Entries taken from a collection:
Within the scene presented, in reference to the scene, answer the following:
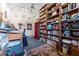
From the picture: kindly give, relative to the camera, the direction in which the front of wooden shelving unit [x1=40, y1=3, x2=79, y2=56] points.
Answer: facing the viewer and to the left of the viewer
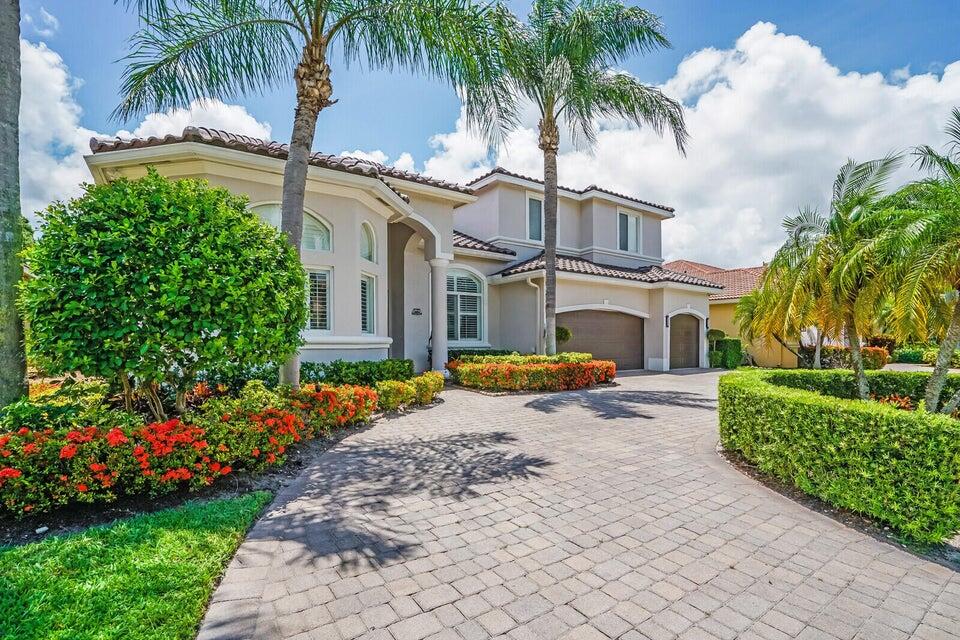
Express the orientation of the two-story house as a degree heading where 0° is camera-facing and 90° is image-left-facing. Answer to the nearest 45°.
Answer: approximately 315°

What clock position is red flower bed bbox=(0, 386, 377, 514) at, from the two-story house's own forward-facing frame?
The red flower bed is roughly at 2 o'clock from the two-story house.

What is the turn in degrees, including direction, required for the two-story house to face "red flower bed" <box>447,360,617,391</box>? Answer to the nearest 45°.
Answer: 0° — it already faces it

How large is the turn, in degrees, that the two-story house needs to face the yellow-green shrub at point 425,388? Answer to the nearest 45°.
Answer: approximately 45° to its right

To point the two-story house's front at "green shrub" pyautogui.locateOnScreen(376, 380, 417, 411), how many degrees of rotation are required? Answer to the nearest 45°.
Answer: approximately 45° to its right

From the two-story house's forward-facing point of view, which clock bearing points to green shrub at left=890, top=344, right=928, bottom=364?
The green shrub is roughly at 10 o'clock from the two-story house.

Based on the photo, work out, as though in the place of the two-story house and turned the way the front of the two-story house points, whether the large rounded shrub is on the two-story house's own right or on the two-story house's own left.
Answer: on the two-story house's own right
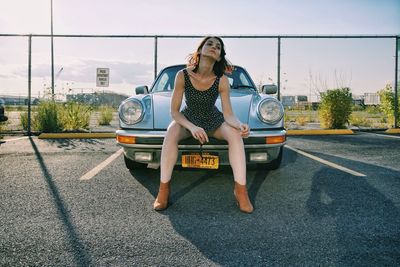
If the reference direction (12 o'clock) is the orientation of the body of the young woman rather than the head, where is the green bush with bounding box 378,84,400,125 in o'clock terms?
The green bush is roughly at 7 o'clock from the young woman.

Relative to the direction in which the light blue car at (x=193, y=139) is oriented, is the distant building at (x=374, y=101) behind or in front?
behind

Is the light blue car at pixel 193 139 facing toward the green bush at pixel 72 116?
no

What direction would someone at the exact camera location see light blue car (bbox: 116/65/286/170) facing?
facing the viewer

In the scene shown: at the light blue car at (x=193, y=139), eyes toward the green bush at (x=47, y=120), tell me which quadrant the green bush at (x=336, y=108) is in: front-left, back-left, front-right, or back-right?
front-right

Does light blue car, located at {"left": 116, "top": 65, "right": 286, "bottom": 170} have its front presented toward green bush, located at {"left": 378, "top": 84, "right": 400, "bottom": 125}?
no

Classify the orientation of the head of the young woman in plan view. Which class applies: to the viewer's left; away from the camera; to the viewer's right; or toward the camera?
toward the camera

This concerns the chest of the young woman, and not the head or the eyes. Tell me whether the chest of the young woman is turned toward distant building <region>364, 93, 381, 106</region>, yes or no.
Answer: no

==

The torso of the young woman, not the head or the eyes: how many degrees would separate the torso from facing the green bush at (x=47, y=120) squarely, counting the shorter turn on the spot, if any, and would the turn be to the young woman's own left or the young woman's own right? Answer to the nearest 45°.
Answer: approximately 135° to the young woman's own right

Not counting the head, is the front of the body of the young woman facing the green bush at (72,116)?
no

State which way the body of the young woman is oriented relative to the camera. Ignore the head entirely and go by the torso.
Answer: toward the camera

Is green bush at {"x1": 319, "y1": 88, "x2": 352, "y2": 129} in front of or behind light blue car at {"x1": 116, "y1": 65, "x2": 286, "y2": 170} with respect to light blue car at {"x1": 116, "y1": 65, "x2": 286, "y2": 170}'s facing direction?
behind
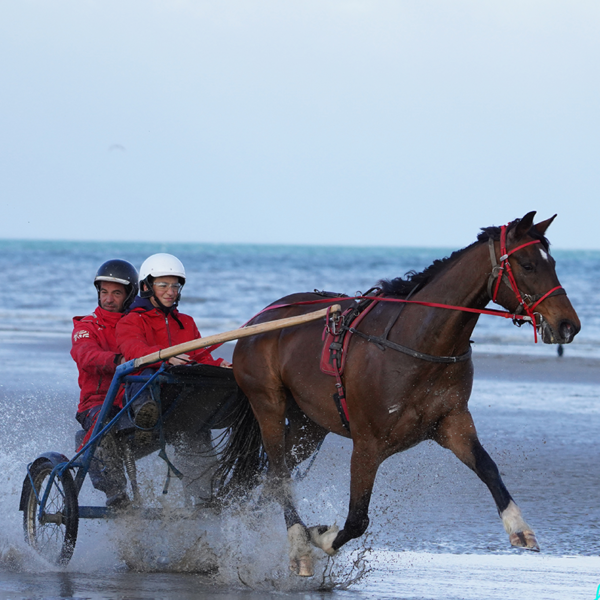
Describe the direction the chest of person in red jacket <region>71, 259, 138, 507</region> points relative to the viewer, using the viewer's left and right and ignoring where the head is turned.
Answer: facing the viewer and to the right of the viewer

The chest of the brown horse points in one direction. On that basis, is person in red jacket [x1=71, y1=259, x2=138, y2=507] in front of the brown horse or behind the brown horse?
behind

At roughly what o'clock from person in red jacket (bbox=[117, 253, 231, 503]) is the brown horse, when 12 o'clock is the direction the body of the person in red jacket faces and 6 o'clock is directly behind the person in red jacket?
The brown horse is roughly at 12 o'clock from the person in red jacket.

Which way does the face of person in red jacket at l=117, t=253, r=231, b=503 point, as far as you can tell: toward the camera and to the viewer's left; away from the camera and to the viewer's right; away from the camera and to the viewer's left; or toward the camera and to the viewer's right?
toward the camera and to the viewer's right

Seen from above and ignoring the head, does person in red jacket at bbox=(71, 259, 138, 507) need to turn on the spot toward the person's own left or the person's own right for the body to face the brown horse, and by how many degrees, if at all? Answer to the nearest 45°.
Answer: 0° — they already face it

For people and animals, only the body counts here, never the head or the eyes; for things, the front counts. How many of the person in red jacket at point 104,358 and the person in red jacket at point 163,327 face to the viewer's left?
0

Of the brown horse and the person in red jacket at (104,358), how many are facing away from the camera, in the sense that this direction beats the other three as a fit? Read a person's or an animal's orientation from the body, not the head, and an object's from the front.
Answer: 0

---

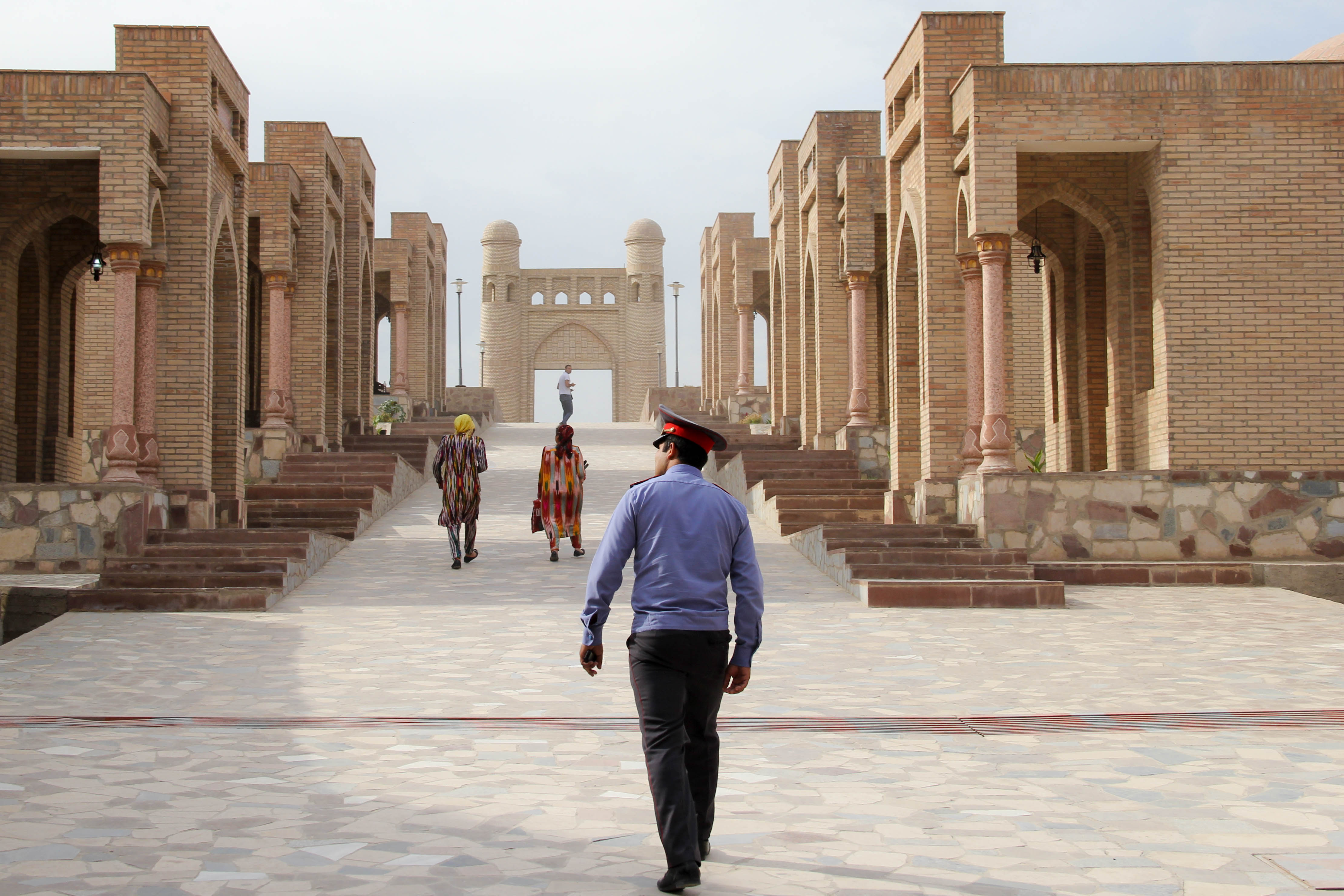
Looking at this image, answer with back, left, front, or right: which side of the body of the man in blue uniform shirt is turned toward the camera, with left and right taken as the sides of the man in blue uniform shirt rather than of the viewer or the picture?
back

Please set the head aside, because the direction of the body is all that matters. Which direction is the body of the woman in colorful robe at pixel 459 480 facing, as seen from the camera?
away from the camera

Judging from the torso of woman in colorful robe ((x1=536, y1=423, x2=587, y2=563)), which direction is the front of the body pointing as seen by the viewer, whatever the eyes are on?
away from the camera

WORK INSTRUCTION: Repeat the entries starting with the line containing "Within the scene" and going on through the line containing "Answer: facing the viewer and to the left", leaving the pictures out.

RESULT OF THIS EXERCISE:
Within the scene presented, in reference to the scene, answer the following:
From the picture: kindly give, relative to the camera, the direction in which the front of wooden shelving unit [x1=40, y1=3, x2=79, y2=56] points.
Answer: facing the viewer and to the left of the viewer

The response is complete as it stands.